Un cocktail mortel : risques sanitaires et violences

Les dangers ne se limitent pas aux effondrements soudains. En raison de leur précarité, ces femmes sont exposées à des risques sanitaires majeurs. Manipulant du mercure sans protection, elles s’exposent à des maladies chroniques et irréversibles. De plus, leur vulnérabilité économique les rend particulièrement exposées aux violences basées sur le genre et à l’exploitation sur les sites miniers.

L’accident de Kéniéty en est l’illustration tragique. Six femmes, dont deux mariées, ont péri en grattant les parois d’une ancienne mine chinoise, à la recherche de pépites d’or. Malgré l’intervention rapide des secours locaux, la puissance de l’effondrement a eu raison de leur vie.

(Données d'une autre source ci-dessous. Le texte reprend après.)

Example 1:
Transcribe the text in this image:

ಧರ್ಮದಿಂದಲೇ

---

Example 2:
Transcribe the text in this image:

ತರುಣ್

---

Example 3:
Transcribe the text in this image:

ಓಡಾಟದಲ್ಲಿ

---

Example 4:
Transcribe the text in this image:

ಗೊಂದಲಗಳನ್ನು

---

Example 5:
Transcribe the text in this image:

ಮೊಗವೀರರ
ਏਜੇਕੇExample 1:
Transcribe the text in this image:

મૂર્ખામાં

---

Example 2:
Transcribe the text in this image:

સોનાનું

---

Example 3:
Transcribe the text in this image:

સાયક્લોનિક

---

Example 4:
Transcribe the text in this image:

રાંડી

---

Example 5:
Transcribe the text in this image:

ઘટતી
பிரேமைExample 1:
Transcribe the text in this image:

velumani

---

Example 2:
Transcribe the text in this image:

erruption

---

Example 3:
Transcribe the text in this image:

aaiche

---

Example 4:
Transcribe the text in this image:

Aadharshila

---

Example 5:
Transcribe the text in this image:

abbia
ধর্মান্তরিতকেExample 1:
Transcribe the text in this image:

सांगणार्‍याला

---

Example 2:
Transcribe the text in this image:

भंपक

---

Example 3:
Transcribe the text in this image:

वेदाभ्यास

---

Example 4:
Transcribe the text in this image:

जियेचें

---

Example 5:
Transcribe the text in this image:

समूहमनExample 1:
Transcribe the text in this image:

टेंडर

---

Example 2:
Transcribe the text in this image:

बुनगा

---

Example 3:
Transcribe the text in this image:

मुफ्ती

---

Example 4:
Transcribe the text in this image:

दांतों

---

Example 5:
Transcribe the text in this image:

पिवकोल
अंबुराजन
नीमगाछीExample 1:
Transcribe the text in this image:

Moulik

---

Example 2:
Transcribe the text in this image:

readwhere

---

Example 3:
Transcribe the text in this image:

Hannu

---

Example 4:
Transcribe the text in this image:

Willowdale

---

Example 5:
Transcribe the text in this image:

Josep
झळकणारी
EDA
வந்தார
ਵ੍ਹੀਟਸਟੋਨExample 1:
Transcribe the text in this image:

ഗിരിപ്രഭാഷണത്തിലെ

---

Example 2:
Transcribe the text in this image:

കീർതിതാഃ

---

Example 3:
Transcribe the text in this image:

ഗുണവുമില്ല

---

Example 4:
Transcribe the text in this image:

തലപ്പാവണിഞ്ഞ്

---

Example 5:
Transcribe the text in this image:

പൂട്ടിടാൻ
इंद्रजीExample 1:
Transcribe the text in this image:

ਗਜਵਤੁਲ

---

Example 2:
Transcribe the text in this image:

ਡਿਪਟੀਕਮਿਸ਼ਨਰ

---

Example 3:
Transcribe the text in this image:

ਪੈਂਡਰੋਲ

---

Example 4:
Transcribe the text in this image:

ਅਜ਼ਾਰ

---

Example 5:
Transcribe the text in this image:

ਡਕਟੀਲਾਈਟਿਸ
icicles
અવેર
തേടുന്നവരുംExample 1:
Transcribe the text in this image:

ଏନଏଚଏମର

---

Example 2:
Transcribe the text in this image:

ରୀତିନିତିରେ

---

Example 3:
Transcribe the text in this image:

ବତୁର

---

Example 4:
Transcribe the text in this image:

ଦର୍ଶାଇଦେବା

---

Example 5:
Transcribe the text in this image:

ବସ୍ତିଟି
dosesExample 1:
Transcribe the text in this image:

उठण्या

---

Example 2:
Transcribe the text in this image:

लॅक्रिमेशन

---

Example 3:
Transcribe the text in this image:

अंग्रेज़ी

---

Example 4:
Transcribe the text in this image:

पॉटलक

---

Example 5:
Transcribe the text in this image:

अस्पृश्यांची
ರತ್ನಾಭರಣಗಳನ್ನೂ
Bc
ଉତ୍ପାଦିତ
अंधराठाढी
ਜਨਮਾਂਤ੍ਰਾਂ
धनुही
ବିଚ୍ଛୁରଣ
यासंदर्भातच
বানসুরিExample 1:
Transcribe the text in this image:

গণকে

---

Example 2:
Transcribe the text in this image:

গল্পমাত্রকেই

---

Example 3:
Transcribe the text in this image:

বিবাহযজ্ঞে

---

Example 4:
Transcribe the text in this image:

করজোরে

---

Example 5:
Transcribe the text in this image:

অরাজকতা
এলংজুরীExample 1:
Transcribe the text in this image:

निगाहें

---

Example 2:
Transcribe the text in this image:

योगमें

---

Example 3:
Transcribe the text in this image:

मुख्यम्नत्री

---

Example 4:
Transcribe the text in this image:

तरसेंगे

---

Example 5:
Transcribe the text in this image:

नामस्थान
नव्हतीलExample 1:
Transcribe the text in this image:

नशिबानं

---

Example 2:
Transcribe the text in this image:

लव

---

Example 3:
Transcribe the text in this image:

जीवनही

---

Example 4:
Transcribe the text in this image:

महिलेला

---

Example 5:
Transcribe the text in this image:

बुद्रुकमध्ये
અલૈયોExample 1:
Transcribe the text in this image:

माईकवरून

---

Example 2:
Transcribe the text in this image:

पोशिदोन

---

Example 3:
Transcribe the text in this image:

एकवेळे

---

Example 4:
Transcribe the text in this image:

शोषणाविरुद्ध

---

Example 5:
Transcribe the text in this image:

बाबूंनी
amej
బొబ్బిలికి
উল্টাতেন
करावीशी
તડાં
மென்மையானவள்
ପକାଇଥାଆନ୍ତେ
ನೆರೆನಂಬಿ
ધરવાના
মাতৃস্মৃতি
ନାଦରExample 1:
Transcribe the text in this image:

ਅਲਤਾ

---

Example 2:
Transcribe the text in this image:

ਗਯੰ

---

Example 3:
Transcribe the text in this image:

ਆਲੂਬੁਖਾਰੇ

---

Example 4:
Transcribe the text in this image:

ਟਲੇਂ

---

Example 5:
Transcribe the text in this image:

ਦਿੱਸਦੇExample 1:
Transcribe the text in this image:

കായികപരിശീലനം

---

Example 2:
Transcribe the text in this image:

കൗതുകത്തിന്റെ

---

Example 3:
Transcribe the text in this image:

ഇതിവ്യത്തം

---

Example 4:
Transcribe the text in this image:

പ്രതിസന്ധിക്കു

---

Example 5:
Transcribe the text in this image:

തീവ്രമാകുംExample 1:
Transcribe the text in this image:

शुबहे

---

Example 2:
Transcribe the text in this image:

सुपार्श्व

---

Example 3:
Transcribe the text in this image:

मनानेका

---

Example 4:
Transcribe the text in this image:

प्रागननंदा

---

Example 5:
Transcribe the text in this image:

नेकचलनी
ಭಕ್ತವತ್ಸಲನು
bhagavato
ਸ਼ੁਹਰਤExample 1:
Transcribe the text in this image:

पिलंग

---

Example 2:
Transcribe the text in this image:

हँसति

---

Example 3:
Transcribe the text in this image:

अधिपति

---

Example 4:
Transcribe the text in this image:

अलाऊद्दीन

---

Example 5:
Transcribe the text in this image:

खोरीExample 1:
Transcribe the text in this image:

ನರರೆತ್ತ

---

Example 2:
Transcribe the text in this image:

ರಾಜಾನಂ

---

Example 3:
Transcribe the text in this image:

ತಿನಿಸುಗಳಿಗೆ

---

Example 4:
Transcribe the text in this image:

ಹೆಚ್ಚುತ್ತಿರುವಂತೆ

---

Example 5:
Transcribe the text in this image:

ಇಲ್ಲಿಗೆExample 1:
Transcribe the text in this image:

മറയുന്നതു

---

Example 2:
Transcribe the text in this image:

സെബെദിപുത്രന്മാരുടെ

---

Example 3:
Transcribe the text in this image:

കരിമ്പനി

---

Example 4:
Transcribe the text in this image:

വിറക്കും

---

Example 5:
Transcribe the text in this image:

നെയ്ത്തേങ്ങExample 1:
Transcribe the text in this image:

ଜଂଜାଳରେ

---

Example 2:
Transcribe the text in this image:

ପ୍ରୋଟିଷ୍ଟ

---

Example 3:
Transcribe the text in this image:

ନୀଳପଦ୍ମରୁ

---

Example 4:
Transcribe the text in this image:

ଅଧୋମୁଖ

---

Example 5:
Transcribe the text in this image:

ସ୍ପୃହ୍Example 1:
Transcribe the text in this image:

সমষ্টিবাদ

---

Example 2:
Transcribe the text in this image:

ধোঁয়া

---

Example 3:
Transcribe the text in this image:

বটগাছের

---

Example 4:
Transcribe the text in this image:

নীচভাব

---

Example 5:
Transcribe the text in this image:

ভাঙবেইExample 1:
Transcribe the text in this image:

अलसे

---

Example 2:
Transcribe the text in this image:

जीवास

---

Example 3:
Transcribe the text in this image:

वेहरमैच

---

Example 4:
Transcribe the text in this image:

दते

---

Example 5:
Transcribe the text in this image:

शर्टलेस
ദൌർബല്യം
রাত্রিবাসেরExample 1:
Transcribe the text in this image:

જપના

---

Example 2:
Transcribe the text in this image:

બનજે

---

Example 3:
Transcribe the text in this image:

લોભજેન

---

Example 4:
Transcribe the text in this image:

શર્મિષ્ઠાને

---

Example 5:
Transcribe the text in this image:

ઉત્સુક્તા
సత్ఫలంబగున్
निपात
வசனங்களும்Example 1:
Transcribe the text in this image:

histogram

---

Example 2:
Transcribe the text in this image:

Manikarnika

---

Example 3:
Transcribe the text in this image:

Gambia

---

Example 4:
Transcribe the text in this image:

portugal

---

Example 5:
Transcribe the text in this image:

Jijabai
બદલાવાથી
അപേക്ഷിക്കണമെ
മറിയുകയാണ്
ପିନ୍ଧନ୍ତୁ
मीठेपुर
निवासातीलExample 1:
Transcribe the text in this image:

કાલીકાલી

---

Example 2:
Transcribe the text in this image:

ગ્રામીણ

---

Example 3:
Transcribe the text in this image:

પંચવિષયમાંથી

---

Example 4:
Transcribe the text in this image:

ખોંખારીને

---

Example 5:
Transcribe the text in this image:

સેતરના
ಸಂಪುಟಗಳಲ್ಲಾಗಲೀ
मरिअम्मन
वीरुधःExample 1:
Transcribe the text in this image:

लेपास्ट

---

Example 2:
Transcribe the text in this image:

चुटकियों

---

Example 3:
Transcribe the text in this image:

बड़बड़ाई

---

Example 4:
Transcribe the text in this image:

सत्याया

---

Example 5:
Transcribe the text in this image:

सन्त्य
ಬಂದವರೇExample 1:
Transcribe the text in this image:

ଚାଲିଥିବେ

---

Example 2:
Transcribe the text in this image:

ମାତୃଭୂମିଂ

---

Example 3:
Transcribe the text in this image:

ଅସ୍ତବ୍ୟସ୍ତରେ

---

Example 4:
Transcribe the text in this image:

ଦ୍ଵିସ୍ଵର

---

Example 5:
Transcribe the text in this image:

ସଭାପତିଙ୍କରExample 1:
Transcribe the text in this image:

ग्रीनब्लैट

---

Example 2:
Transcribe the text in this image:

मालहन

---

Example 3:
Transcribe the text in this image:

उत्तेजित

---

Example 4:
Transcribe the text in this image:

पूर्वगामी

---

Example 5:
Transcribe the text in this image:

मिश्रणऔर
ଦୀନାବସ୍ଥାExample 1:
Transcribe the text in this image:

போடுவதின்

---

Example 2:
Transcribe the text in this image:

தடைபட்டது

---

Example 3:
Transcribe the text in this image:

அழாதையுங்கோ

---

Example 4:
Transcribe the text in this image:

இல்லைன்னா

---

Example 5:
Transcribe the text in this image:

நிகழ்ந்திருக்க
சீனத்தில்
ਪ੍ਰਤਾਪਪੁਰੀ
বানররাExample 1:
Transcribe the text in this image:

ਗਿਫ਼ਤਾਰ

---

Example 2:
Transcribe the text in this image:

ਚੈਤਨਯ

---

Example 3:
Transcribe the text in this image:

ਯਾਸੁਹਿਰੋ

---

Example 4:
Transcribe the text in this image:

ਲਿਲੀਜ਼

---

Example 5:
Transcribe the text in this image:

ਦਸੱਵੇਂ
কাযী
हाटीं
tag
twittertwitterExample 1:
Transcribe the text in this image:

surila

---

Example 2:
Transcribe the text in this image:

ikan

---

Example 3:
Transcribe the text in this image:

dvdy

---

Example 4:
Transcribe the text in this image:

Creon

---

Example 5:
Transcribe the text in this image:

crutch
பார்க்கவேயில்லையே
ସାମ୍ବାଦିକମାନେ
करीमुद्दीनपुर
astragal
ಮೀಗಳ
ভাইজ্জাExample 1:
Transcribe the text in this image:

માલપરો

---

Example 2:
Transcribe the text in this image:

Réhabiliter les sites miniers et créer des alternatives

Pour les habitants de Dialafara, la gestion des anciennes mines est devenue un enjeu de survie. Les sociétés minières abandonnent souvent des sites non sécurisés, laissant des cratères béants qui attirent les populations les plus pauvres. Le remblayage systématique des galeries après exploitation est désormais une priorité pour éviter de nouvelles tragédies.

Outre la sécurisation des infrastructures, il est essentiel de proposer des alternatives économiques viables. Les autorités doivent renforcer les programmes d’autonomisation des femmes, en les orientant vers des activités génératrices de revenus. Sans une solution durable, la pauvreté continuera d’envoyer des femmes maliennes à une mort certaine dans les profondeurs des mines artisanales.